大一番に特別な意味を加えたのが、日本列島を襲った台風19号だった。開催が危ぶまれた1次リーグ最終戦。中止でも1位突破が決まる状況でも誰一人、それを望む者はいなかった。朝のミーティング、「19人が亡くなり、12人が行方不明と聞き、それをチームに伝えた」というジョセフHC。リーチ主将も「今日は僕たちだけの試合ではなかった。試合を実現するため、いろんな人が努力した。こういう時こそ、こういう試合が役立つと分かっていた」と言った。どんな逆境でも諦めずに乗り越える。その姿を見せることが、ピッチに送り出された者の義務になった。

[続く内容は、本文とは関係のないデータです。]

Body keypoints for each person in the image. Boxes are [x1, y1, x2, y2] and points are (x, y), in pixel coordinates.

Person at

後半2分のWTB福岡のトライとゴールで21点差。スタジアムにまん延し始めた楽勝ムードがピンチの始まりだった。7分後に1トライを許し、さらに5分後に取られて7点差。残り10分からは自陣でくぎ付けにされて防戦一方となった。不屈の闘志が相手を追い掛けるスプリント一本、タックル一本に宿った。残り2分でターンオーバーした後は、ボールをキープするためにラックをつくり続けた。フォワードだけでなく、松島らバックスも密集に飛び込み、体を張って耐え抜いた。後半32分の交代後、係員に注意されるまでサイドライン近くで仲間を見守ったリーチは「今日はスキルだけではなく、気持ちとフィジカルの強さで勝ったと思います」。言葉だけでなく、戦いざまで日本を勇気付けた。

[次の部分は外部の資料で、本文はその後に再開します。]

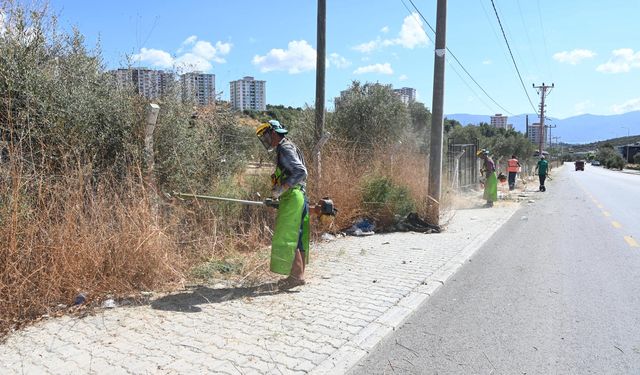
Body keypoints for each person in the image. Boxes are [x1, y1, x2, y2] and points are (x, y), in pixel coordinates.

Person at [256, 120, 309, 290]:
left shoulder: (284, 148)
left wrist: (282, 189)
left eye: (266, 136)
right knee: (296, 237)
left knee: (286, 237)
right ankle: (297, 276)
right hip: (297, 196)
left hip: (293, 196)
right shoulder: (288, 146)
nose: (266, 140)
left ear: (273, 133)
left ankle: (296, 277)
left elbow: (301, 172)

史上初の準々決勝の相手は、4年前に倒した南アフリカ。20日はこの大会を誰よりも楽しみにしていた、故平尾誠二氏の3度目の命日でもある。特別な試合を、再び日本中が一つのチームになって戦う。四方のスタンドの一礼を終えると、最後の円陣でチームソング「ビクトリーロード」を歌った日本代表。この道をずっとゆけば、最後は笑える日が来るのさ。リーチは「日本の代表として、次の3試合、やっていきたいと思います」と言った。その視線には、準々決勝の先の先にある栄光が映っていた。